> [SUPPLIED RECORDS]
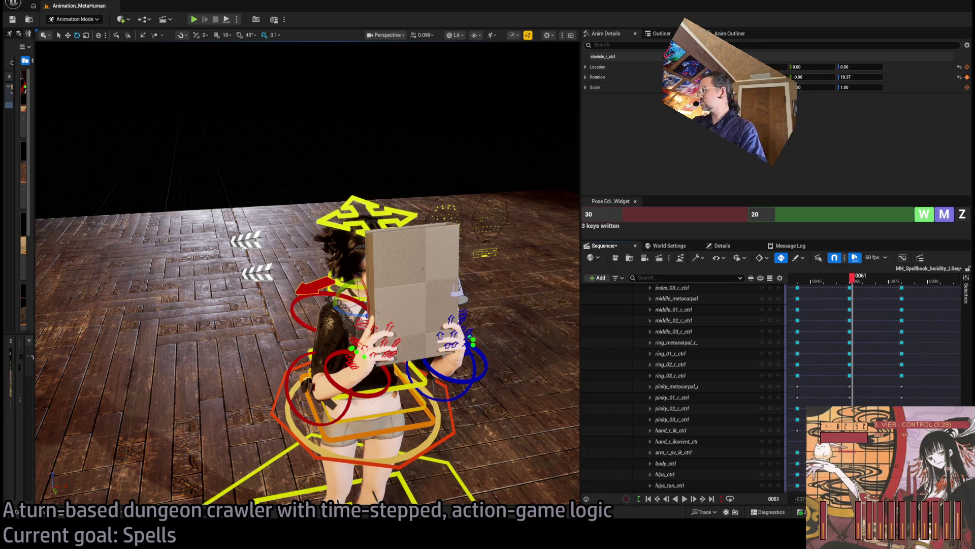
{"action": "scroll", "coordinate": [686, 381], "scroll_direction": "up", "scroll_amount": 10}
{"action": "left_click", "coordinate": [647, 387]}
Undo the extra key at frame 61 and step back to frame 60
{"action": "key", "text": "ctrl+z"}
{"action": "key", "text": "Left"}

> [INSTRUCTIONS TO FOLLOW] Among the lines of the material above, tally those containing "coordinate" and respond with the total only.

> [OUTPUT BELOW] 2